Rimini. "I pazienti oncologici a rischio come tutti"

Rimini

«Buona parte dei pazienti affetti da patologie oncologiche ha avuto un decorso della malattia da Covid-19 asintomatico o con sintomatologia lieve. Il contagio, però, viene vissuto con maggior paura e preoccupazione». A parlare è Davide Tassinari, direttore del reparto di Oncologia e Oncoematologia dell’ospedale Infermi, chiamato a spiegare se il cancro rappresenta un fattore determinante nell’aggravamento dell’infezione causata dal nuovo coronavirus. In base alle evidenze riscontrate finora, Tassinari dichiara infatti che più che la singola patologia, a incidere sulla severità con cui si manifesta la malattia infettiva è la presenza di «altre patologie, come l’ipertensione, il diabete, l’obesità o patologie cardiovascolari». «Si tratta di condizioni multiple che si sommano, - sottolinea però Tassinari, - il quadro clinico di ogni paziente va infatti valutato singolarmente, prestando molta attenzione.
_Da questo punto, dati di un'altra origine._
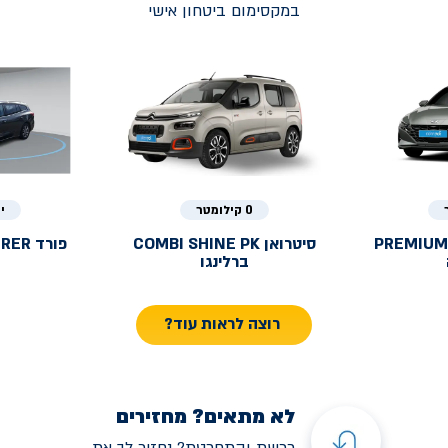
במקסימום ביטחון אישי
0 קילומטר
י
PREMIUM
סיטרואן
COMBI SHINE PK
פורד
URER
ברלינגו
רוצה לראות עוד?
לא מתאים? מחזירים
רכשת והתחרטת? נחזיר לך את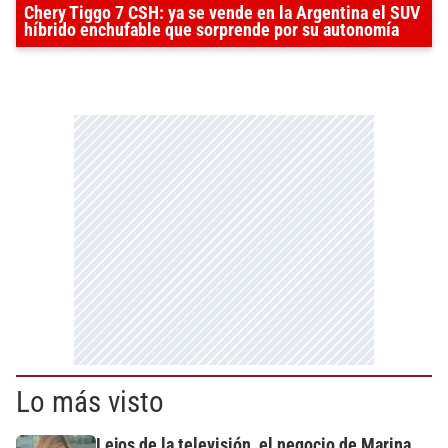
Chery Tiggo 7 CSH: ya se vende en la Argentina el SUV
híbrido enchufable que sorprende por su autonomía
Lo más visto
Lejos de la televisión, el negocio de Marina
Di certo, il malato oncologico che contrae il Covid viene attenzionato in modo particolare dal medico, in quanto considerato paziente fragile, ad alto rischio».

Simile rappresentazione della compresenza di cancro e Covid- 19 si individua nello studio condotto a Reggio Emilia dalla struttura complessa di Oncologia dell’Ausl Irccs in collaborazione col servizio di Epidemiologia, pubblicato sulla rivista scientifica “Biology”. Nello studio, (come riportato dal Sole 24ore), si rileva infatti che i rischi di ricovero in terapia intensiva e di morte causa Covid per pazienti oncologici e non «sono risultati simili, rispettivamente pari a 10,1% contro il 6,7% e del 34,1% contro il 26,0%». Inoltre, allo stesso modo in cui evidenziato da Tassinari, lo studio mette in risalto il fatto che «non è la malattia oncologica attiva che rende i pazienti più fragili di fronte al virus, quanto piuttosto le eventuali comorbidità ovvero la compresenza di patologie e l’età avanzata».

Più attenti, meno contagi

Un’influenza diretta del cancro sul Covid-19, secondo Tassinari, si individua invece nella «più alta preoccupazione da parte dei malati e dei relativi familiari, che si traduce anche in maggior precauzione, in comportamenti più accorti, che li hanno quindi protetti dall’infezione». Allo stesso modo, però, in caso di avvenuto contagio, «o di sintomi sospetti», da parte di malati oncologici o loro familiari, «abbiamo notato un impatto psicologico più pesante - chiarisce Tassinari - più paura e più preoccupazione che negli altri casi». «Nonostante questo, però - puntualizza - nella maggior parte delle volte è stato possibile curare i malati al domicilio, mantenendo una costante osservazione del paziente, sia da parte dei medici specialisti che dei medici di medicina generale, con i quali, con la pandemia, si è instaurata una proficua collaborazione, che credo ne uscirà rafforzata, anche dopo l’emergenza».

Prevenzione continua

Una “spinta” in più è stata necessaria invece all’inizio della pandemia per portare i pazienti in ospedale a fare le visite in ambulatorio. «Abbiamo messo in atto una forte presa in carico dei pazienti, decidendo, anche insieme al medico di base, se la visita poteva essere rimandata o fatta telefonicamente, oppure, al contrario prenotandola noi e creando degli appositi percorsi “puliti”». «Inizialmente erano terrorizzati, - ricorda - ma così facendo siamo riusciti a superare le resistenze e fare tutte le visite necessarie».